**Instructions to follow**
Every line below must come back exactly as it stands, with the images omitted.

**Source data**

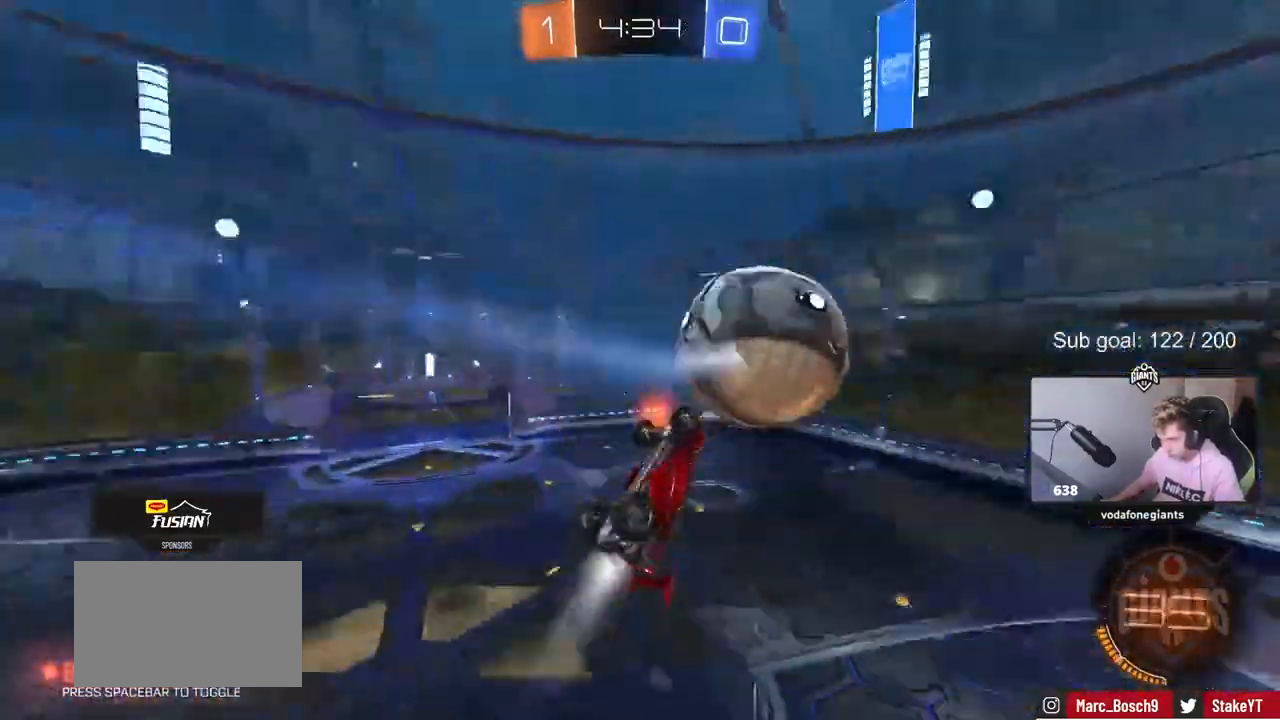
{"keys": ["shift", "w"], "mouse": ["left"], "mouse_move": "still", "events": [[50, "a", "down"], [50, "mouse_left", "up"], [100, "s", "down"], [100, "shift", "up"], [183, "s", "up"], [233, "a", "up"], [233, "d", "down"], [333, "shift", "down"], [417, "mouse_left", "down"], [467, "d", "up"], [467, "w", "down"]]}
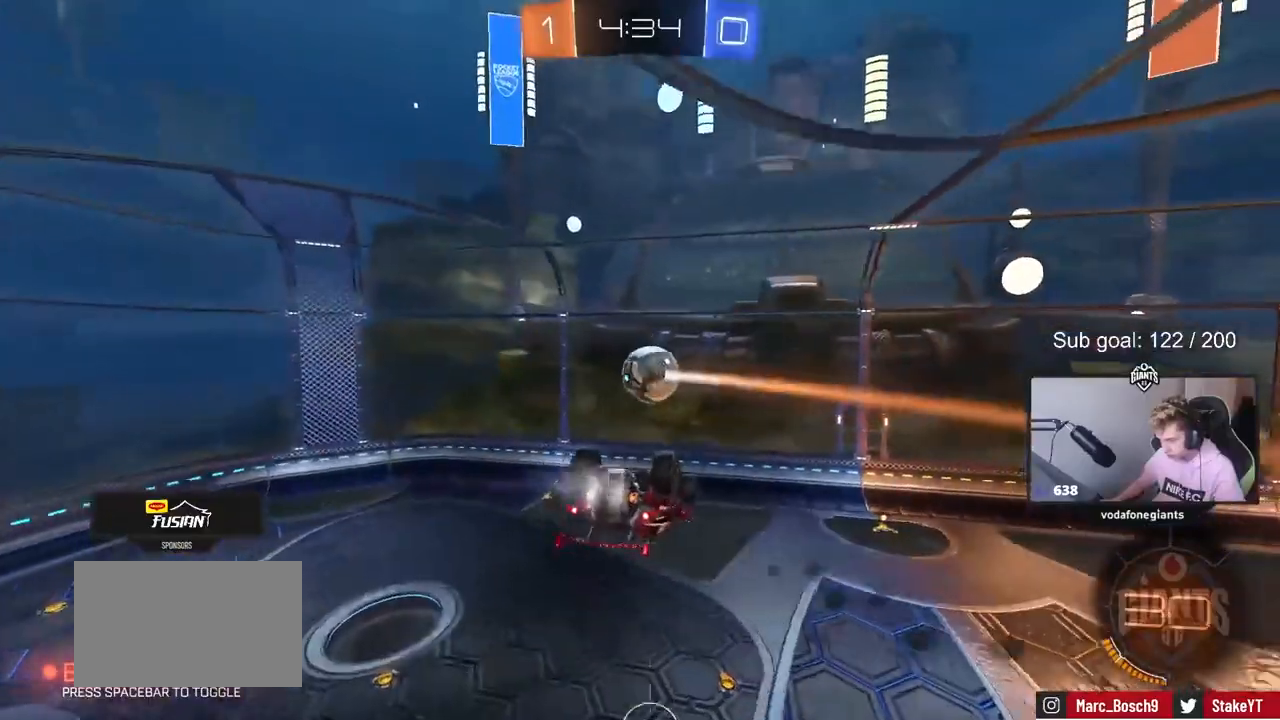
{"keys": ["shift"], "mouse": [], "mouse_move": "still", "events": [[17, "shift", "up"], [67, "d", "down"], [67, "w", "up"], [150, "mouse_left", "up"], [300, "d", "up"], [350, "a", "down"], [350, "s", "down"], [350, "shift", "down"], [433, "s", "up"], [483, "a", "up"]]}
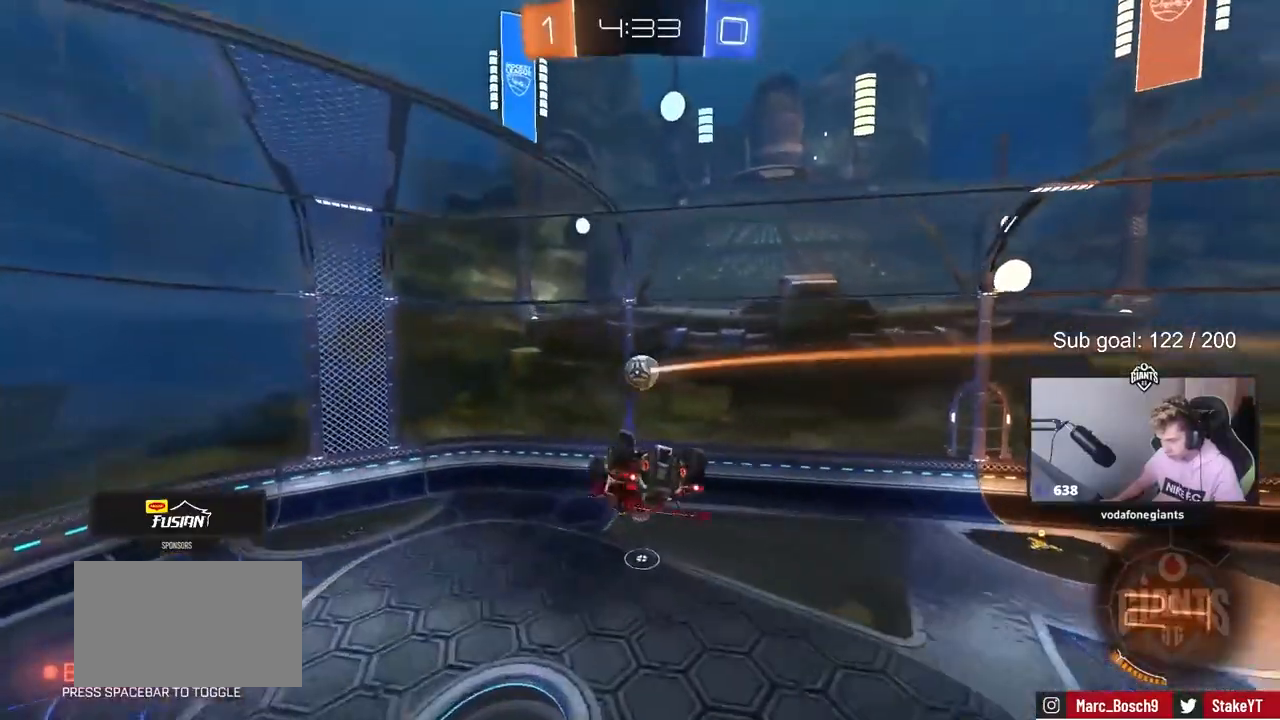
{"keys": ["w"], "mouse": [], "mouse_move": "still", "events": [[33, "shift", "up"], [83, "d", "down"], [167, "w", "down"], [217, "d", "up"], [217, "mouse_left", "down"], [217, "w", "up"], [417, "mouse_left", "up"], [417, "w", "down"]]}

**Exercise answer**
{"keys": ["shift", "w"], "mouse": ["left"], "mouse_move": "still", "events": [[50, "a", "down"], [50, "mouse_left", "up"], [100, "s", "down"], [100, "shift", "up"], [183, "s", "up"], [233, "a", "up"], [233, "d", "down"], [333, "shift", "down"], [417, "mouse_left", "down"], [467, "d", "up"], [467, "w", "down"]]}
{"keys": ["shift"], "mouse": [], "mouse_move": "still", "events": [[17, "shift", "up"], [67, "d", "down"], [67, "w", "up"], [150, "mouse_left", "up"], [300, "d", "up"], [350, "a", "down"], [350, "s", "down"], [350, "shift", "down"], [433, "s", "up"], [483, "a", "up"]]}
{"keys": ["w"], "mouse": [], "mouse_move": "still", "events": [[33, "shift", "up"], [83, "d", "down"], [167, "w", "down"], [217, "d", "up"], [217, "mouse_left", "down"], [217, "w", "up"], [417, "mouse_left", "up"], [417, "w", "down"]]}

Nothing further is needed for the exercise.